Let us now praise famous do-rag-wearing guitarist/songwriter/deejay/record execs. Now, unless Clive Davis has a couple side gigs or fashion proclivities I’m unaware of, I can think of only one person who fits the bill—Steven Van Zandt. Call him Miami Steve, Little Steven, Silvio Dante, or Steven Lento, his main nom de rock should be “Almighty Savior of Garage Rock”—that soul-stirring mongrel amalgam of rock, soul, surf, folk, blues, punk, and the kitchen sink. Progenitors and practitioners of the three-chord stomp owe the recent interest in their work to Van Zandt’s radio program Little Steven’s Underground Garage and its various offshoots, including festival concerts, the show’s Web site, its satellite radio channel, and the wonderful Wicked Cool Records, the label through which Van Zandt has released a stack of loud and proud albums by the likes of the Chesterfield Kings, the Cocktail Slippers, and the Grip Weeds.
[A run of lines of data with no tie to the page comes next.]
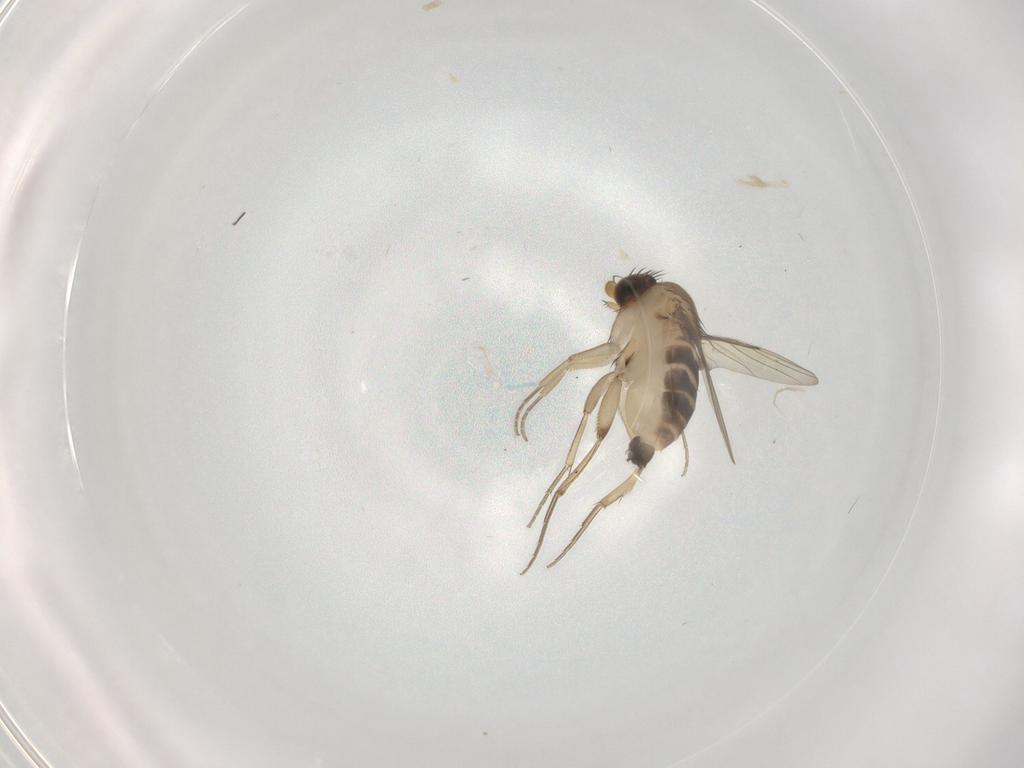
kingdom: Animalia
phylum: Arthropoda
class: Insecta
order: Diptera
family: Phoridae
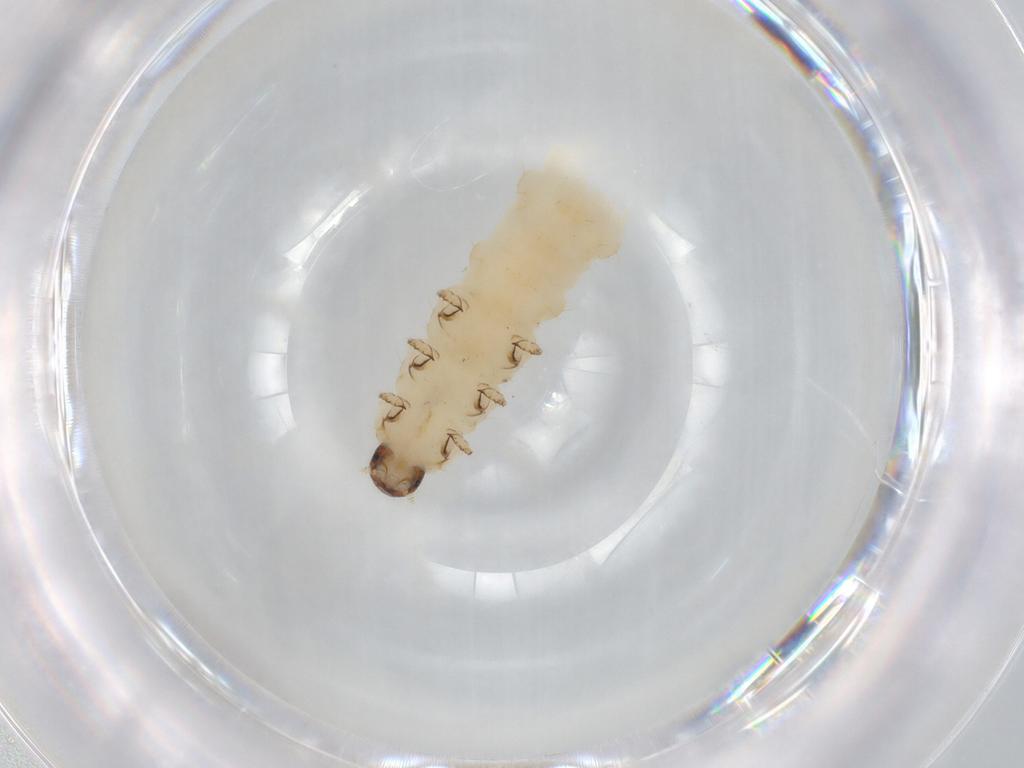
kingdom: Animalia
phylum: Arthropoda
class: Insecta
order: Coleoptera
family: Chrysomelidae
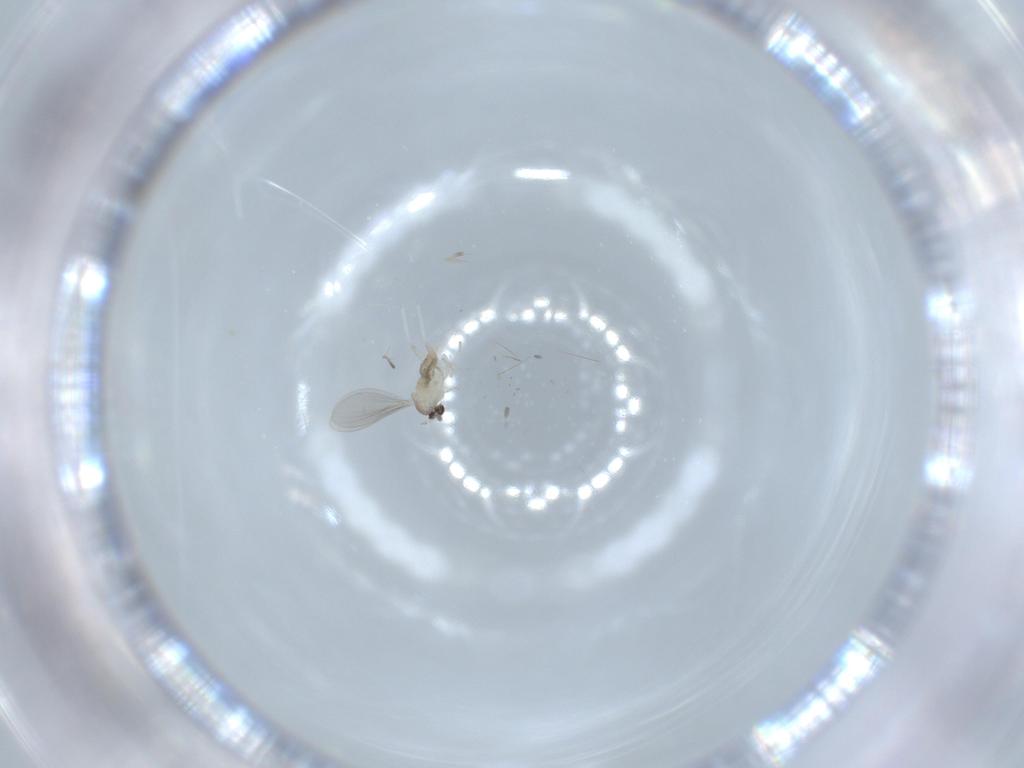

Wicked Cool is also responsible for a series of bitchin’ compilations named after Underground Garage’s weekly “Coolest Song in the World” feature. The eighth volume of the series has just seen wide release (after a four-month exclusive period with f.y.e., which sponsors the show), and it is a keeper. With its focus on new and young bands, the album shows garage as a living, thriving endeavor.
Palmyra Delran of the girl group the Friggs kicks off the comp with “Baby Should Have Known Better,” locking into a punky groove and spiking her cautionary tale with the kind of repetitive chorus that lodges itself in the listener’s head for years. It’s a fitting start to the record—the song was selected by Underground Garage listeners as the “Coolest Song of 2008” and, well, it rocks.
“Terminal Boredom” finds the awesomely named Cute Lepers rocking a tune that could have been a Clash outtake. The Lepers are currently signed to Joan Jett’s Blackheart Records—a fitting connection, as Jett’s influence can be felt on a number of tracks led by female singers, like the Downbeat 5’s “Dum Dum Ditty,” which channels the Crystals through a Bad Reputation filter. That track would have made a an equally great Phil Spector single or deep cut on the Ramones’ first record, as would a number of old and recent Joan Jett tracks.